» **Saved data entries**:
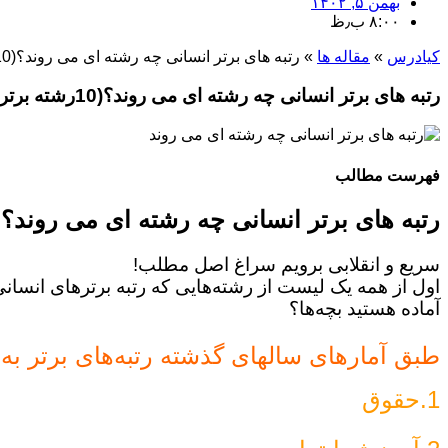
بهمن ۵, ۱۴۰۲
۸:۰۰ ب٫ظ
کیادرس
»
مقاله ها
»
رتبه های برتر انسانی چه رشته ای می روند؟(10رشته برتر)
رتبه های برتر انسانی چه رشته ای می روند؟(10رشته برتر)
فهرست مطالب
رتبه های برتر انسانی چه رشته ای می روند؟
سریع و انقلابی برویم سراغ اصل مطلب!
اول از همه یک لیست از رشته‌هایی که رتبه برترهای انسانی
آماده هستید بچه‌ها؟
طبق آمارهای سالهای گذشته رتبه‌های برتر به ر
1.حقوق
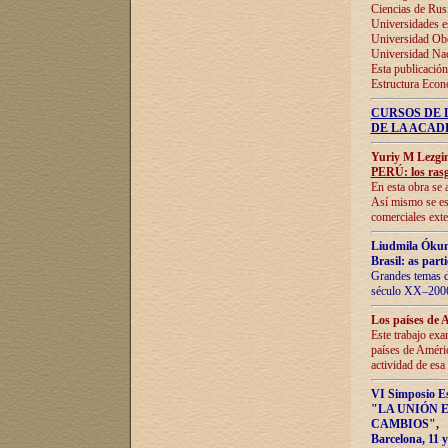
Ciencias de Rus
Universidades e
Universidad Obe
Universidad Na
Esta publicación
Estructura Econ
CURSOS DE 
DE LA ACAD
Yuriy M Lezgi
PERÚ: los rasg
En esta obra se 
Así mismo se est
comerciales exte
Liudmila Ókun
Brasil: as part
Grandes temas da
século XX–2006
Los países de 
Este trabajo exa
países de Améric
actividad de esa
VI Simposio E
"LA UNIÓN 
CAMBIOS"
,
Barcelona, 11 y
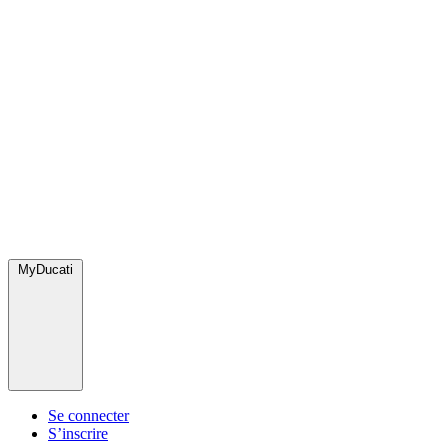
MyDucati
Se connecter
S’inscrire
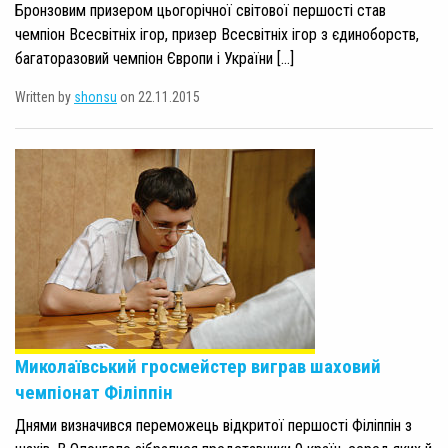
Бронзовим призером цьогорічної світової першості став
чемпіон Всесвітніх ігор, призер Всесвітніх ігор з єдиноборств,
багаторазовий чемпіон Європи і України […]
Written by
shonsu
on 22.11.2015
Миколаївський гросмейстер виграв шаховий
чемпіонат Філіппін
Днями визначився переможець відкритої першості Філіппін з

» **BRIEF**: Quote the data exactly, leaving every image out of the copy.

» **REPLY**:
بهمن ۵, ۱۴۰۲
۸:۰۰ ب٫ظ
کیادرس
»
مقاله ها
»
رتبه های برتر انسانی چه رشته ای می روند؟(10رشته برتر)
رتبه های برتر انسانی چه رشته ای می روند؟(10رشته برتر)
فهرست مطالب
رتبه های برتر انسانی چه رشته ای می روند؟
سریع و انقلابی برویم سراغ اصل مطلب!
اول از همه یک لیست از رشته‌هایی که رتبه برترهای انسانی
آماده هستید بچه‌ها؟
طبق آمارهای سالهای گذشته رتبه‌های برتر به ر
1.حقوق
Ciencias de Rus
Universidades e
Universidad Obe
Universidad Na
Esta publicación
Estructura Econ
CURSOS DE 
DE LA ACAD
Yuriy M Lezgi
PERÚ: los rasg
En esta obra se 
Así mismo se est
comerciales exte
Liudmila Ókun
Brasil: as part
Grandes temas da
século XX–2006
Los países de 
Este trabajo exa
países de Améric
actividad de esa
VI Simposio E
"LA UNIÓN 
CAMBIOS"
,
Barcelona, 11 y
MyDucati
Se connecter
S’inscrire
Бронзовим призером цьогорічної світової першості став
чемпіон Всесвітніх ігор, призер Всесвітніх ігор з єдиноборств,
багаторазовий чемпіон Європи і України […]
Written by
shonsu
on 22.11.2015
Миколаївський гросмейстер виграв шаховий
чемпіонат Філіппін
Днями визначився переможець відкритої першості Філіппін з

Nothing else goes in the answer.